The growth is not just in top-rated mountain biking trails such as DTE but also in the explosion of shared pathways being developed. This is exciting for Alexey to see.
“Making the trails so accessible and close really encourages people to use them,” he says. “Nobody wants to drive too far with their bike to get on a trail. If a trail is close by, so much the better. I think that’s what the trail planners are looking to achieve for people.”
Alexey has been racing since he was 13. Surprisingly, not the adrenaline of competition drew him into biking, but his love for exploration.
“Riding, I could go see fifty miles worth of stuff instead of ten miles in a run,” he explains. “The biggest thing was that I loved seeing new places and riding my bike there.”
He was able to travel with his family and competed around the country, earning a national championship as a junior. He moved on to Europe, attending Dexter HS remotely. He missed his graduation ceremony because he was competing in Italy.
This past August, Alexey competed in the grueling Leadville 100 MTB Race. The event is a 104-mile mountain bike race that begins in Leadville, CO, at an elevation of 10,114 feet. The 2022 event drew 1,418 riders, a mix of professional and amateur.
Not only known for its high altitude, the punishing event is famous for its climbs. The total elevation gain for the race is 13,129 feet. Notable climbs on the route include Powerline with an average grade of 8% over 3.3 miles for an elevation gain of 1,420. Mt. Columbine averages 8% grade for 7.9 miles up 3,118 feet to the peak at 12,540 feet elevation, the high-point of the race. Sugarloaf is a 5% grade over 9.7 miles for an elevation gain of 1,283.
“Leadville is the biggest, most well-known race for mountain bikers in the U.S.,” says Alexey. “Because of the high altitude, it’s a really intimidating event. And it’s hard for me to get excited about going someplace that I know I could get my ass kicked.
This was Alexey’s first year in the race, and the Dexter native finished ninth. Pretty darn good. His time was 6:41:26, with an average pace of 14.95 mph.
“That race is insane,” he says, blowing out a breath.
When it comes to the mental fortitude for such an arduous task, Alexey says he has no secrets or special abilities. He believes we all already have what it takes within us.
“I think everyone already has the ability,” he explains. “It’s how you do things in your daily life by breaking a day down into compartments—what has to be done this hour, the next hour, this morning, this afternoon.
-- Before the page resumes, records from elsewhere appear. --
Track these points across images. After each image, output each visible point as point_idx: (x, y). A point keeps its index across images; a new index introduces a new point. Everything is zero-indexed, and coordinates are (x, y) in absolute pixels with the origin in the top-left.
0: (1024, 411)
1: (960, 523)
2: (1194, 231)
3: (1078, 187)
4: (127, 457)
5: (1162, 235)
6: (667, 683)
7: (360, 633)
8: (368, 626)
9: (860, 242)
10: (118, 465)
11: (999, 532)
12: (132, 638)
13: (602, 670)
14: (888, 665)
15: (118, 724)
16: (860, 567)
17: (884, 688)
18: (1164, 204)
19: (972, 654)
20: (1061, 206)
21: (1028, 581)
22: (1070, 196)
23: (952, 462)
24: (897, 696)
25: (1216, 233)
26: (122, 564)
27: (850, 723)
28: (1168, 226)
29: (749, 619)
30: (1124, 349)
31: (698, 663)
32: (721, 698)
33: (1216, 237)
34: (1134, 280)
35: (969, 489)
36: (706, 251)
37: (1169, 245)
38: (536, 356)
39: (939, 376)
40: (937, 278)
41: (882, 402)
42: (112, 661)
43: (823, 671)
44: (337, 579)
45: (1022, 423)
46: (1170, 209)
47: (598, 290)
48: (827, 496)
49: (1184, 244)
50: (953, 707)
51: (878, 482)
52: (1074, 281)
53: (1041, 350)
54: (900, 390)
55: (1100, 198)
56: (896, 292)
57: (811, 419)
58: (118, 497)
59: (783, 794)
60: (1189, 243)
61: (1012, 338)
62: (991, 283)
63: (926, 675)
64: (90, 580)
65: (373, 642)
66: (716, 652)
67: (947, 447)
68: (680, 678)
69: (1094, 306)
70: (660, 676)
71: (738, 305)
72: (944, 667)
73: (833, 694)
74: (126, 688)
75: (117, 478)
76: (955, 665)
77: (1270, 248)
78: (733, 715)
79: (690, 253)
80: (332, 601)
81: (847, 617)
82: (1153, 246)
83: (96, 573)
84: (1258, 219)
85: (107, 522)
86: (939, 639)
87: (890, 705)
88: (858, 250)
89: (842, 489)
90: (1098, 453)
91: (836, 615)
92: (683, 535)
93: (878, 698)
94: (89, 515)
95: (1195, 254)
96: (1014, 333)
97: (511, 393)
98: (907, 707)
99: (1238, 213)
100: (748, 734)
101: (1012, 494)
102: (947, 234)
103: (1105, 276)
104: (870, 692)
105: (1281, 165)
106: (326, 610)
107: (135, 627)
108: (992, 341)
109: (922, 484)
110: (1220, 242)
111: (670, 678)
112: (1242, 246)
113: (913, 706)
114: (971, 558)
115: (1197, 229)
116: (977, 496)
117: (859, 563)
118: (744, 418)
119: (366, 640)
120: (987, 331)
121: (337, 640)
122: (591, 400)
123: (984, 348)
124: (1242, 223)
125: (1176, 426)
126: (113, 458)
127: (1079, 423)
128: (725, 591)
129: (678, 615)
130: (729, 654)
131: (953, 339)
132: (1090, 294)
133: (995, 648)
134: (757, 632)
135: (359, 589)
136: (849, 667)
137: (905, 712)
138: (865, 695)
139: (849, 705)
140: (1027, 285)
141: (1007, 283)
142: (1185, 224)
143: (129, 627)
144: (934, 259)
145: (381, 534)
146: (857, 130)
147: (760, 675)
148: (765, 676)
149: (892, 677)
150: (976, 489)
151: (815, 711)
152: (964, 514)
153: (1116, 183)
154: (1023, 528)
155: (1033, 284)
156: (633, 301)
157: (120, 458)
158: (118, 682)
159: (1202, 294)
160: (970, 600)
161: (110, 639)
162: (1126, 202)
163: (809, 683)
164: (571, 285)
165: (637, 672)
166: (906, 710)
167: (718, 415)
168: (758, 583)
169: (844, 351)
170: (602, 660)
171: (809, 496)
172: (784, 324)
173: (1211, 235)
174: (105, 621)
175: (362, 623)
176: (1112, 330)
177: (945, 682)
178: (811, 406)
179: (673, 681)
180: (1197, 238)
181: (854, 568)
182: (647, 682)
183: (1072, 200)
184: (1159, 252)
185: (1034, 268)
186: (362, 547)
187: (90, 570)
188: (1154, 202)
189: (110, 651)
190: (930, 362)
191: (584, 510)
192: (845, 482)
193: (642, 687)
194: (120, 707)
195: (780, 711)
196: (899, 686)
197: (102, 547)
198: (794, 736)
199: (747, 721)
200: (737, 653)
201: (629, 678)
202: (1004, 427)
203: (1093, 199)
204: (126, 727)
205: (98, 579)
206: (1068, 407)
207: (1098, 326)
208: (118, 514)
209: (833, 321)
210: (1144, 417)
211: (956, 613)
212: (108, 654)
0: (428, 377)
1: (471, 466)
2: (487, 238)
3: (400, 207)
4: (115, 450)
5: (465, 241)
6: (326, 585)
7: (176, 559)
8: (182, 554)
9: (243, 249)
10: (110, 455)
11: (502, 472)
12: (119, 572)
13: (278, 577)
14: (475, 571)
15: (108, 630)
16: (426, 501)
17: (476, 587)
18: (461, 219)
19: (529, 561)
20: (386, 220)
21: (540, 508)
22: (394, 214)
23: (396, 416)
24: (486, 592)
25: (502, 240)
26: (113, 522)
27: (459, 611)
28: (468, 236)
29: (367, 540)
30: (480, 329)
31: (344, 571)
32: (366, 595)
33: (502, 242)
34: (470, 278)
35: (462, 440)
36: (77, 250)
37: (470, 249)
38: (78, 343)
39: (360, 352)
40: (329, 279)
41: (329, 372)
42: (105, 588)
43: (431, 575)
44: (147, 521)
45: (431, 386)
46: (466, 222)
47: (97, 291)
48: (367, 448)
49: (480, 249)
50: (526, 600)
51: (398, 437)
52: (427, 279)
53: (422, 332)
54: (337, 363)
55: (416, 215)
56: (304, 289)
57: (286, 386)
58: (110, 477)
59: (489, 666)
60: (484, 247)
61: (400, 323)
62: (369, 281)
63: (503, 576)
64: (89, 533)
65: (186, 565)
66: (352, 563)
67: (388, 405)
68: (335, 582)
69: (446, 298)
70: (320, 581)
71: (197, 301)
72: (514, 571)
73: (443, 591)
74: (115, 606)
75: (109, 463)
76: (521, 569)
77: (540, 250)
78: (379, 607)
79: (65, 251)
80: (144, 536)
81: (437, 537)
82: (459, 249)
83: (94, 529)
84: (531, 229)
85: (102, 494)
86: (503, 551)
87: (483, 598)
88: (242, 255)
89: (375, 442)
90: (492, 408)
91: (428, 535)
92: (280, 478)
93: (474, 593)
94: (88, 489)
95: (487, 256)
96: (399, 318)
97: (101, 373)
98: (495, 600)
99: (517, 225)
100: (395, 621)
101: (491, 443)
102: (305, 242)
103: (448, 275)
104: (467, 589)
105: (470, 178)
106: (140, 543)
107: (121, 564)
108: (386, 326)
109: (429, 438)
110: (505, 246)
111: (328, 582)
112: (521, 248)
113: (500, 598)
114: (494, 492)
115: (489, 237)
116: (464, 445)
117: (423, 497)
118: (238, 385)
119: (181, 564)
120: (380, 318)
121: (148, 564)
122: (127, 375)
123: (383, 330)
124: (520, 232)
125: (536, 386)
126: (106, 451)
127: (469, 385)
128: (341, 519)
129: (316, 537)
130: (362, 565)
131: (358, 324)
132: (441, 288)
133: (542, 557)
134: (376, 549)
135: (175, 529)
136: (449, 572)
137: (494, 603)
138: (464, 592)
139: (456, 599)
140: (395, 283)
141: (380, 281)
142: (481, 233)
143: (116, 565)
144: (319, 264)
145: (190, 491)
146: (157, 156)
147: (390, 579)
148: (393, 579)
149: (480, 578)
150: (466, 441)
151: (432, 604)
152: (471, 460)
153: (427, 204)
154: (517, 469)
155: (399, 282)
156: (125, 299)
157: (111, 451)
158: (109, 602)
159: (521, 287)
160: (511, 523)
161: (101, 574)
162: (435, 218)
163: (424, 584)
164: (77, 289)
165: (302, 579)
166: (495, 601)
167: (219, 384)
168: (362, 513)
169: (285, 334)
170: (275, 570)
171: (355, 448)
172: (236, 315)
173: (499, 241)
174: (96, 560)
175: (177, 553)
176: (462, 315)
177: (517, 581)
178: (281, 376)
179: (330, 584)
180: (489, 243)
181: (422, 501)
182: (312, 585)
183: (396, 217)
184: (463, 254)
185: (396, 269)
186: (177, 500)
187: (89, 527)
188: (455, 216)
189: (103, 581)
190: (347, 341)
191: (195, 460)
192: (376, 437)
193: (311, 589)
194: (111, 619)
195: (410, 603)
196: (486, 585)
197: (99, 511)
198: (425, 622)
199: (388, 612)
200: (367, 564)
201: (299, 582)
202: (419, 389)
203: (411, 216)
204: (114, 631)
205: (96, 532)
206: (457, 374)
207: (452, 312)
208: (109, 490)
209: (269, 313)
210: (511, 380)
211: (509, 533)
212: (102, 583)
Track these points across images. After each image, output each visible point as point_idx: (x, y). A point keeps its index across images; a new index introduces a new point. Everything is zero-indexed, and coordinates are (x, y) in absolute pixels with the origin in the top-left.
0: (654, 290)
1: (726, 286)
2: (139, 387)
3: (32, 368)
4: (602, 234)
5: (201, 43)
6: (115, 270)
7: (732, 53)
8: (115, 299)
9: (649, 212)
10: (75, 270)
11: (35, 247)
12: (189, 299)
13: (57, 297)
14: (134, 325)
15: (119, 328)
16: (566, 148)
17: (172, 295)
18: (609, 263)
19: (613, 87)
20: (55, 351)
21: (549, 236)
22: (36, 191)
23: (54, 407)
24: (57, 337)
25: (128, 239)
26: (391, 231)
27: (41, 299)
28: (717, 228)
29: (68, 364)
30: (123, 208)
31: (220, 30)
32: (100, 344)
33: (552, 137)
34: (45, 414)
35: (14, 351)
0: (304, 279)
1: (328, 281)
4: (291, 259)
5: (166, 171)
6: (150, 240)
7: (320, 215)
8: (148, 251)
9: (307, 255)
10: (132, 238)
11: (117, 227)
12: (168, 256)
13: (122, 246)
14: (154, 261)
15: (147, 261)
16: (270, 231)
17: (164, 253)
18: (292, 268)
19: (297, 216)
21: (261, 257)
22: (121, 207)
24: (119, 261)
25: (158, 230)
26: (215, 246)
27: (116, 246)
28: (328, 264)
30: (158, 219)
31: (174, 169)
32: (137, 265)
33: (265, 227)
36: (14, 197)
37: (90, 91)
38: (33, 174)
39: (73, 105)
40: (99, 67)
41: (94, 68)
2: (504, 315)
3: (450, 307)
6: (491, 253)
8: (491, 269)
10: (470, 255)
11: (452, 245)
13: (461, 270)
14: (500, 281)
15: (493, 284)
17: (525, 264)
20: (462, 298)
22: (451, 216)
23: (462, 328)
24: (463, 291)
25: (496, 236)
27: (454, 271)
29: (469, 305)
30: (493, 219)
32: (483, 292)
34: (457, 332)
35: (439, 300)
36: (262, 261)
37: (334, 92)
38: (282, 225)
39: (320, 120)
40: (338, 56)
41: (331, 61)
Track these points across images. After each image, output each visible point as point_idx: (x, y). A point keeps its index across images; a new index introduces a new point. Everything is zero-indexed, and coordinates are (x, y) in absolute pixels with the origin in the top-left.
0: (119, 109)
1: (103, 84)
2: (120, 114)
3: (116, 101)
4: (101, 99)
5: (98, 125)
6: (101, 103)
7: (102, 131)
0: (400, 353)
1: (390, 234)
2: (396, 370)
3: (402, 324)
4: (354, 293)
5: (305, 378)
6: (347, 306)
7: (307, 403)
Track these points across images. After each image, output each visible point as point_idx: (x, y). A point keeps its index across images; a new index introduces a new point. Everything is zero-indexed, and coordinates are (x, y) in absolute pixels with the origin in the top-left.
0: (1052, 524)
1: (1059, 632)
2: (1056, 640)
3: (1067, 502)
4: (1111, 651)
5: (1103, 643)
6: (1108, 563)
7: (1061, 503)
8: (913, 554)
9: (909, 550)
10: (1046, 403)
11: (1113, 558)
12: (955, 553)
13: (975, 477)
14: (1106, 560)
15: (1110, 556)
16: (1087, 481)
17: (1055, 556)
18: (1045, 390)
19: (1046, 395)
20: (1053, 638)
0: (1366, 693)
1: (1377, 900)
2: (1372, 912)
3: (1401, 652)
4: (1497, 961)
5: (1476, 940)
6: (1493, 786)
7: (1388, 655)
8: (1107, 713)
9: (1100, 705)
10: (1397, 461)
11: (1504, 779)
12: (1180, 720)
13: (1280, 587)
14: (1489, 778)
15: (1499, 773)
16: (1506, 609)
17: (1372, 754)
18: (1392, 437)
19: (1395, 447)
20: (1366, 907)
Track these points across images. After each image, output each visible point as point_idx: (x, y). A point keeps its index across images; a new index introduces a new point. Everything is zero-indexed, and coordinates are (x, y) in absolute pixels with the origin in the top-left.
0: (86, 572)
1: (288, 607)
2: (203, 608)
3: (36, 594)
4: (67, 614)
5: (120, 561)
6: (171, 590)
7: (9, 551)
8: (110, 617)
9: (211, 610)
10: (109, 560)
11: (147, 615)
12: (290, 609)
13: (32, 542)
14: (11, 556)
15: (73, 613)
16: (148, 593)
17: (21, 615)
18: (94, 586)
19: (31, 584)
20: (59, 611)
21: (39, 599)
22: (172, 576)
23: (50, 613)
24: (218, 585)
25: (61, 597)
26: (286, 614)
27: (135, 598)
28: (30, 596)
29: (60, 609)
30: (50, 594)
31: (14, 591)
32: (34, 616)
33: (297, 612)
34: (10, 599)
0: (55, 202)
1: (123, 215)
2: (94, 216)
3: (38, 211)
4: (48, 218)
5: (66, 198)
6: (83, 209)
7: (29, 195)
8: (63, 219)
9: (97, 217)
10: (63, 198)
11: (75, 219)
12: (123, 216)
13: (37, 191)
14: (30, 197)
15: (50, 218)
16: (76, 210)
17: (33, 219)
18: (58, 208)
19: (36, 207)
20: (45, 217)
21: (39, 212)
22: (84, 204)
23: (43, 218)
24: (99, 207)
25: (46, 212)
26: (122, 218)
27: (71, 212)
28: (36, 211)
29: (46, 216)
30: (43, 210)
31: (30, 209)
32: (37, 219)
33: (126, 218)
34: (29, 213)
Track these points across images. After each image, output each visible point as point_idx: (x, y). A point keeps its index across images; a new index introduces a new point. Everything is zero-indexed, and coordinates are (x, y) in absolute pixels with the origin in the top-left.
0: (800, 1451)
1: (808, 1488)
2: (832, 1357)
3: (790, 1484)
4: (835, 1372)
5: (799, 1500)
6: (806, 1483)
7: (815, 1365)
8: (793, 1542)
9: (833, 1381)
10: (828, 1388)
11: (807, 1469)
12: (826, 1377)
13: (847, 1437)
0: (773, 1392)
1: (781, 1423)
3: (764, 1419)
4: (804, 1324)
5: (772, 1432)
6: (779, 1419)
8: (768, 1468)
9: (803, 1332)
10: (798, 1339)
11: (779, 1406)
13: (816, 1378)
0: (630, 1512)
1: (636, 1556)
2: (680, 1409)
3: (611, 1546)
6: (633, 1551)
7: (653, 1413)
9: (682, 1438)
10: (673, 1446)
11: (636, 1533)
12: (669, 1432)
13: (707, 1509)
I do the same thing for a race. I break it down into what I have to do in the next hour—how hard I should ride, what I should eat and drink, what I have to do in the next 50 miles. It’s the same as anyone filling out their daily work schedule. It’s taking it one bite-sized chunk at a time.”
“Looking at the whole thing is daunting,” he continues. “But doing it in small pieces, one at a time accomplishes a lot.”
“And as intense and rigorous as the Leadville sounds, you also have to relax,” adds Alexey. “No matter your level, you have to relax. You have to chill. I have to know my limit, and not over ride it. Sometimes you just have to accept someone might be better than you today.”
That’s a good metaphor for many things in life.
Alexey now lives in Boulder, Colorado, but enjoys his visits back home to the Dexter area. When asked if he had any last words for his hometown, he wanted folks to know something he felt was important.
“I’d like to reiterate how great the riding is around here, whether you ride trails, dirt roads, or asphalt. I went out yesterday and rode some of my favorite gravel roads. It’s pretty cool what we have in and around the Dexter and Ann Arbor area. I’m able to travel, but I still really enjoy coming back here for family and the rides.”
For gearheads interested in what Alexey uses to shred the trail, he rides either a Canyon Exceed hardtail or the full-suspension Canyon Lux, depending on the race. His components are Shimano XTR. He uses a 36 front chainring with a 10/52 cassette to provide a wide range of power and speed in the high gear.